Поднялся частый дождь, и отовсюду стал надвигаться мрак осенней длинной ночи. Быстро и глухо он заполнил пустую дачу; бесшумно выползал он из кустов и вместе с дождем лился с неприветного неба. На террасе, с которой была снята парусина, отчего она казалась обширной и странно пустой, свет долго еще боролся с тьмою и печально озарял следы грязных ног, но скоро уступил и он.

Наступила ночь.

И когда уже не было сомнений, что она наступила, собака жалобно и громко завыла. Звенящей, острой, как отчаяние, нотой ворвался этот вой в монотонный, угрюмо покорный шум дождя, прорезал тьму и, замирая, понесся над темным и обнаженным полем.

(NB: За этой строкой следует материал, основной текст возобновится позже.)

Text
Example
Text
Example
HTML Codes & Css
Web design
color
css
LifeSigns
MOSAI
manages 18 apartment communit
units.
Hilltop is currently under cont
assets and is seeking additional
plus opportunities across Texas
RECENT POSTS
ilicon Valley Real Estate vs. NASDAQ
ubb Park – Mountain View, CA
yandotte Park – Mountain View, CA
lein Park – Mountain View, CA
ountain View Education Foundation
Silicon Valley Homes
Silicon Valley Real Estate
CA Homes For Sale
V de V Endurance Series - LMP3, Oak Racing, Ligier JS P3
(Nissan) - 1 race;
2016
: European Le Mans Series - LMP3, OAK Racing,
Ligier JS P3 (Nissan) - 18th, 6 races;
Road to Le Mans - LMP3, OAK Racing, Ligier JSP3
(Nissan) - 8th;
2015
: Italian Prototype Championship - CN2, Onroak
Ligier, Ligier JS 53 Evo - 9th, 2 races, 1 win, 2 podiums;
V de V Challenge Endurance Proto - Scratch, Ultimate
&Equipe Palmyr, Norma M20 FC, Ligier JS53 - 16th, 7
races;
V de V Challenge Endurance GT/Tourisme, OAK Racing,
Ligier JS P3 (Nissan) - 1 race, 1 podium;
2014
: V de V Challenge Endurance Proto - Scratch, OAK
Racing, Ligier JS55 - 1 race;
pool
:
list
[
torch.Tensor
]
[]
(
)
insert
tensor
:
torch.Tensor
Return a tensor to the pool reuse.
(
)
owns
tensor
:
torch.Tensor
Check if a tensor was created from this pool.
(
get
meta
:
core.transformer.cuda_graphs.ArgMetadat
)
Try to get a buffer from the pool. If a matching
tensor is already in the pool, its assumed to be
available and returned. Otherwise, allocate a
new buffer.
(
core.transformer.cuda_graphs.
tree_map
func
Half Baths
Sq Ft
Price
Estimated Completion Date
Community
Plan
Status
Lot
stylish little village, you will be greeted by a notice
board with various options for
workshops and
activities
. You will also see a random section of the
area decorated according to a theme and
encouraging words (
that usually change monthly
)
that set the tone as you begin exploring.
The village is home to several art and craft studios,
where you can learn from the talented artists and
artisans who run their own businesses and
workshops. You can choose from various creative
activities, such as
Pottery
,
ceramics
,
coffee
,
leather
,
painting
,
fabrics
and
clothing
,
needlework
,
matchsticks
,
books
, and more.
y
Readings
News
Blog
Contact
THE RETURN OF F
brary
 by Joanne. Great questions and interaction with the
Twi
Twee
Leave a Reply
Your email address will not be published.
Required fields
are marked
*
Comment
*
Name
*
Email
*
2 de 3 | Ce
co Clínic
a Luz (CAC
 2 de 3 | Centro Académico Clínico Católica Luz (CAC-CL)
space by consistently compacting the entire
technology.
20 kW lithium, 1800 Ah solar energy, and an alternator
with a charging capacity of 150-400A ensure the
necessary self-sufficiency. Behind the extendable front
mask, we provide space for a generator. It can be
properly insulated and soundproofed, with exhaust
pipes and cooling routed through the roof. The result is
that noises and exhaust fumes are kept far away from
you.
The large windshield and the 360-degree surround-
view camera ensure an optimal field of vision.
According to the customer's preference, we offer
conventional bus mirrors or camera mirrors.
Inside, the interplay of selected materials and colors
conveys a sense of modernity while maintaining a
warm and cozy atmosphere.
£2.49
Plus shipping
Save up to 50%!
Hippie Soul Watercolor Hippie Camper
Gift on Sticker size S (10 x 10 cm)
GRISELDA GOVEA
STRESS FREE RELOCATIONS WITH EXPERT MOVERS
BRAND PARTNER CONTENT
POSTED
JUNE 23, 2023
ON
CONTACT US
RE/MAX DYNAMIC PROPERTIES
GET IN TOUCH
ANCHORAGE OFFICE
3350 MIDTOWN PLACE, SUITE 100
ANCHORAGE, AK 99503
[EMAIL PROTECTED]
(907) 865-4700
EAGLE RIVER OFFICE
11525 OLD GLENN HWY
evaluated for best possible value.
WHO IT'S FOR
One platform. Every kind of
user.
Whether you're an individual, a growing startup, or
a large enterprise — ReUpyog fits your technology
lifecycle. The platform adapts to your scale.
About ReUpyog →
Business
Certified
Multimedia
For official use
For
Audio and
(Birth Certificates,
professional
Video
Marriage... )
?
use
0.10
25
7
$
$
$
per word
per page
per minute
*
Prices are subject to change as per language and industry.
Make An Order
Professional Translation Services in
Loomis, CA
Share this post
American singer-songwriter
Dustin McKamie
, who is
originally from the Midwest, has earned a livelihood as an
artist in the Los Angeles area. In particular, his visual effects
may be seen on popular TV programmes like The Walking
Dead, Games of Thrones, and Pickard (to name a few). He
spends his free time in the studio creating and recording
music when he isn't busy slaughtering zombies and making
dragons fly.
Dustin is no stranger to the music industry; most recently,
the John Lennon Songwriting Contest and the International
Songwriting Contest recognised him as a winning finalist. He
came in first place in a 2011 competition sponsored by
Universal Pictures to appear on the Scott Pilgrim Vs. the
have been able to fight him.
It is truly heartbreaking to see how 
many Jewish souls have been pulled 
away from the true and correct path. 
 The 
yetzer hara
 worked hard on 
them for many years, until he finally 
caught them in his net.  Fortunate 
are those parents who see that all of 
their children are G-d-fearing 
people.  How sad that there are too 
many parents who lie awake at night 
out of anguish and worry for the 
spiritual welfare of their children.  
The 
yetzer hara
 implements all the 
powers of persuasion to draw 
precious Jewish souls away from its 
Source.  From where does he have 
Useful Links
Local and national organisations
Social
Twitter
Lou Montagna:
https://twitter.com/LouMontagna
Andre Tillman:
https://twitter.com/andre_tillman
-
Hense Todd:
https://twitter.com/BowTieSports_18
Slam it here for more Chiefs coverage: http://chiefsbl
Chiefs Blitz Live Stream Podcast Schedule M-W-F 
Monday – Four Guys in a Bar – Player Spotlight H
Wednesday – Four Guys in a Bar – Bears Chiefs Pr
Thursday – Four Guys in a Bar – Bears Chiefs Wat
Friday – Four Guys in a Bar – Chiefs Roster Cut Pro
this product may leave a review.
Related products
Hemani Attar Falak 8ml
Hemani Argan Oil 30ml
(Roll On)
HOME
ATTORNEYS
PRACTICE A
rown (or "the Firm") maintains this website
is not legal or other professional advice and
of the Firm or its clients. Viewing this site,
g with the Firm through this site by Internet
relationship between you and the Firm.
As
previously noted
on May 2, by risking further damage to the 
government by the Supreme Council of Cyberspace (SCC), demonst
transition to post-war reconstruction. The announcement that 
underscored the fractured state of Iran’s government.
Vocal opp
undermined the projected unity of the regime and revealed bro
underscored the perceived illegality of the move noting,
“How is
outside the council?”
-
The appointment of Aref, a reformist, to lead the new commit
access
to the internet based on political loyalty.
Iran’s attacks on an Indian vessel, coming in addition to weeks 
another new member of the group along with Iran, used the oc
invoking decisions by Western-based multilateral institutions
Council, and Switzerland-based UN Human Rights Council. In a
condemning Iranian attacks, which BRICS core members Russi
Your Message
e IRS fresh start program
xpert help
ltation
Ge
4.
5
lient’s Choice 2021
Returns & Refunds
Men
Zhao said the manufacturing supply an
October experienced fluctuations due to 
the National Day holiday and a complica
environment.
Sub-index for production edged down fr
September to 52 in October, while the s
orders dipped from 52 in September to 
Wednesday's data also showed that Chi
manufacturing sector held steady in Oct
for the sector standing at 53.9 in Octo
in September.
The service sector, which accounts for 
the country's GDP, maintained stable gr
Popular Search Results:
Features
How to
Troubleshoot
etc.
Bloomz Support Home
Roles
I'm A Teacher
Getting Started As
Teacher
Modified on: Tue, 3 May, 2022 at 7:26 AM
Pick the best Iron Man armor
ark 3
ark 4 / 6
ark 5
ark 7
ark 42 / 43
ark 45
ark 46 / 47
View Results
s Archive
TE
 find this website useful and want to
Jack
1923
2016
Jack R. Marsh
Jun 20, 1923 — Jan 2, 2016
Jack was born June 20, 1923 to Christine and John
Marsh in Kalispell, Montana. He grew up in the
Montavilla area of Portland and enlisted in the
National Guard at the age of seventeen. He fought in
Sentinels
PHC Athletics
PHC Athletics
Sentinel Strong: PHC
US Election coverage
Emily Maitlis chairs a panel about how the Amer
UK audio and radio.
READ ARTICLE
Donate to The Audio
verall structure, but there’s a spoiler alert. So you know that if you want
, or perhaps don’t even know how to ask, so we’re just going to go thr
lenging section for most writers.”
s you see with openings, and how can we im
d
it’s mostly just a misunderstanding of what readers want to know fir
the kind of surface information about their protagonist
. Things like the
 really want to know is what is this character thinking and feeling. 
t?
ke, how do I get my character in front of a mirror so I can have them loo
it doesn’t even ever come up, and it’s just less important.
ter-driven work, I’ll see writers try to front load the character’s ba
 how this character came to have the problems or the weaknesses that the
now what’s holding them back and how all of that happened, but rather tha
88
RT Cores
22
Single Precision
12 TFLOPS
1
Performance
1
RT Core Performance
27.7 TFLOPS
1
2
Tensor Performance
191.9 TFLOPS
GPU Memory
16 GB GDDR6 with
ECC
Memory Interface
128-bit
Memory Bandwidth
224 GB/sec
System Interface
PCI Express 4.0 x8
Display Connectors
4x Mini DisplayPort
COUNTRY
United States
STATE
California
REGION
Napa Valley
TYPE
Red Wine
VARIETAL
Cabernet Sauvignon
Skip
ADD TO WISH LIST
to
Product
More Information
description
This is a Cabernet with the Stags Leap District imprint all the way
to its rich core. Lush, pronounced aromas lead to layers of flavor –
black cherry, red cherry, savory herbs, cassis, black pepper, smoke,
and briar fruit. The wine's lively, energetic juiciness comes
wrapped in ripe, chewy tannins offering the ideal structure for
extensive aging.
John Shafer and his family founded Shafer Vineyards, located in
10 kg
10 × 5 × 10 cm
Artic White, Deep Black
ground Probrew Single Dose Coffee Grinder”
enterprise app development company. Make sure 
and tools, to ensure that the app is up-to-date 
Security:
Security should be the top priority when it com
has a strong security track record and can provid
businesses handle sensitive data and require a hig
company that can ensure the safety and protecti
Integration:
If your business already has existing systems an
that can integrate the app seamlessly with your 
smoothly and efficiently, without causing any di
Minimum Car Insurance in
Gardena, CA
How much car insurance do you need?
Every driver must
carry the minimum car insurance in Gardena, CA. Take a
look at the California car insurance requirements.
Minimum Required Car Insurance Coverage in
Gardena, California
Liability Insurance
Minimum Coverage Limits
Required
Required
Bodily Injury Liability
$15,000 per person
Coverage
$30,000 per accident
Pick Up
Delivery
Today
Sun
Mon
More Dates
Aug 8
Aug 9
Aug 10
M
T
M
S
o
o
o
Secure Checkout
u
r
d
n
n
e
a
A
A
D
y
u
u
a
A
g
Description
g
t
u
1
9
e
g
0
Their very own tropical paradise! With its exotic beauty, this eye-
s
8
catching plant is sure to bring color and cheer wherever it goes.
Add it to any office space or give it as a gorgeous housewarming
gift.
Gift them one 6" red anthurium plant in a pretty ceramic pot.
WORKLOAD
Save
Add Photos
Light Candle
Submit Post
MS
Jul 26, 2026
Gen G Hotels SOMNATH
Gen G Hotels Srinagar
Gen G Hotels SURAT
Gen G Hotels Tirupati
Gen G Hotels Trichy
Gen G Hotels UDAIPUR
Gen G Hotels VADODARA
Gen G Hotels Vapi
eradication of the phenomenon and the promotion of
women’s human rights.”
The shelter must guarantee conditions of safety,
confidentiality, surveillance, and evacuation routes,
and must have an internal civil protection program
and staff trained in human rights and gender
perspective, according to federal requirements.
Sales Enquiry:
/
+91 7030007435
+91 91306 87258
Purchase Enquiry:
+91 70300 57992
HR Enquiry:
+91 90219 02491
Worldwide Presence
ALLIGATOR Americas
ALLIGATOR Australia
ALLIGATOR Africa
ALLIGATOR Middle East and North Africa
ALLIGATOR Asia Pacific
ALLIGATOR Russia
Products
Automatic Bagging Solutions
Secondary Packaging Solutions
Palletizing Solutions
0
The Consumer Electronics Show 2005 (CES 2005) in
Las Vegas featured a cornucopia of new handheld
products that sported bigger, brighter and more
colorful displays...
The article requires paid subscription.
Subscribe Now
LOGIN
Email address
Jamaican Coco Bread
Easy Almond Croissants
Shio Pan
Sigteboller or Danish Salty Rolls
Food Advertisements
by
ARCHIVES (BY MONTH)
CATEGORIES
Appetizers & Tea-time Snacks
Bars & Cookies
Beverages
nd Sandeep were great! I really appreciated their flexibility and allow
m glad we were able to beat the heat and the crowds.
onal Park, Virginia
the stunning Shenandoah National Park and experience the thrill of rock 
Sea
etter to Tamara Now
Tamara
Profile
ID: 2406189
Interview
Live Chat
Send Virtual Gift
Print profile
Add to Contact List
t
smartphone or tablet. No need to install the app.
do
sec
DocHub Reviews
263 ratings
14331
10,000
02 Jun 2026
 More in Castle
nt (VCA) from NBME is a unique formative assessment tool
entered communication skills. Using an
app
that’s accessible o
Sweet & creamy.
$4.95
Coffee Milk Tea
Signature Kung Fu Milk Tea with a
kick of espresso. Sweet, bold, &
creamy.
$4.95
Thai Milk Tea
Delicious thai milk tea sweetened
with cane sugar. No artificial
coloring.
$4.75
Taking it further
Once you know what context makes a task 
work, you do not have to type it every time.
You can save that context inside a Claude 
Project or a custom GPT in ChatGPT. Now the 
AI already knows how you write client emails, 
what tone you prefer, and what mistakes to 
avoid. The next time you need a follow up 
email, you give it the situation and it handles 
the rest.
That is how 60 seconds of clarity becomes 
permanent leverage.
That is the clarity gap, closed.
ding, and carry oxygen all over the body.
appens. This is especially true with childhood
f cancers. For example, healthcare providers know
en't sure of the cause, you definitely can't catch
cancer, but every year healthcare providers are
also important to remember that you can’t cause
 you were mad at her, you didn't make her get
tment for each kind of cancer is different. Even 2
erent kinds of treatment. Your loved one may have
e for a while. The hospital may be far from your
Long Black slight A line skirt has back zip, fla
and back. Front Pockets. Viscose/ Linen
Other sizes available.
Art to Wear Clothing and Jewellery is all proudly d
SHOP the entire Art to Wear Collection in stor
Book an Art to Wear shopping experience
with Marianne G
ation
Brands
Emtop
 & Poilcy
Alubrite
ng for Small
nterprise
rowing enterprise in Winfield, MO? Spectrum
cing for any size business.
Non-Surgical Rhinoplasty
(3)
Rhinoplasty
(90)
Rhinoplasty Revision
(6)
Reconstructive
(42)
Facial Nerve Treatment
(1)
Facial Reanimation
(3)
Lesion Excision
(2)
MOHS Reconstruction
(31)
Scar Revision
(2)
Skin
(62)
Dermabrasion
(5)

Собака выла – ровно, настойчиво и безнадежно спокойно. И тому, кто слышал этот вой, казалось, что это стонет и рвется к свету сама беспросветно-темная ночь, и хотелось в тепло, к яркому огню, к любящему женскому сердцу.

Собака выла.


1901 г.

Первый гонорар

I

Помощник присяжного поверенного Толпенников выслушал в заседании суда две речи, выпил в буфете стакан пустого чаю, поговорил с товарищем о будущей практике и направился к выходу, деловито хмурясь и прижимая к боку новенький портфель, в котором одиноко болталась книга «Судебные речи». Он подходил уже к лестнице, когда чья-то большая холодная рука просунулась между его туловищем и локтем, отыскала правую руку и вяло пожала ее.

– Алексей Семенович! – воскликнул Толпенников с выражением радости и почтения, так как холодная рука принадлежала его патрону.

– Куда? – вяло спросил патрон, высокий, сутуловатый человек.

Спрашивая, он не смотрел на Толпенникова, и взгляд его, усталый и беспредметный, был устремлен куда-то в глубину длинного коридора, где мелькали у светлых дверей темные тени, шуршали по камню ногами, поднимая еле заметную пыль, и болтали.

– Да домой! – оживленно и громко ответил Толпенников. – Я тут с утра. Ах, если бы вы знали, как все это интересует меня!

С тем же оживлением он начал передавать свои впечатления от речи Пархоменко, которая очень понравилась ему, между тем как тяжелая, холодная рука незаметно увлекала его наверх, в комнату совета присяжных поверенных. Там Алексей Семенович молча раскрыл свой туго набитый портфель, покопался в нем и протянул помощнику бумаги в синей обложке с крупной надписью «Дело».

– Вот. Завтра в съезде. Тут и доверенность.

Толпенников покраснел и, протягивая обе руки, запинаясь, спросил:

– Как завтра? И я… А вы?

– Я сегодня еду в Петербург, – равнодушно и устало говорил патрон, медленно опускаясь в кресло. Тяжелые веки едва приподнимались над глазами, и все лицо его, желтое, стянутое глубокими морщинами к седой щетинистой бородке, похоже было на старый пергамент, на котором не всем понятную, но печальную повесть начертала жестокая жизнь.

– Но как же? – отталкивал Толпенников бумаги. – Ведь я… Это завтра?

Последнее слово он выговорил с особенным страхом и особенным почтением.

– Да. Тут все есть. Приговор мирового. Черновик моей апелляционной жалобы. Ну, да все. Постарайтесь не провалить. Фрак есть?

– Есть, то есть нет, но я достану. Но ведь я… боюсь Как это вдруг?..

Алексей Семенович медленно поднял свои усталые глаза на помощника, все еще державшего в руках бумаги, и как будто знакомое что-то, старое и давно забытое увидел в этом молодом, испуганно-торжественном лице. Выражение усталости исчезло, и где-то в глубине глаз загорелись две маленькие звездочки, а кругом появились тоненькие лучеобразные морщинки. Такое выражение бывает у взрослых людей, когда они случайно увидят играющих котят, что-нибудь маленькое, забавное и молодое.

– Боитесь? – улыбался он. – Это пройдет.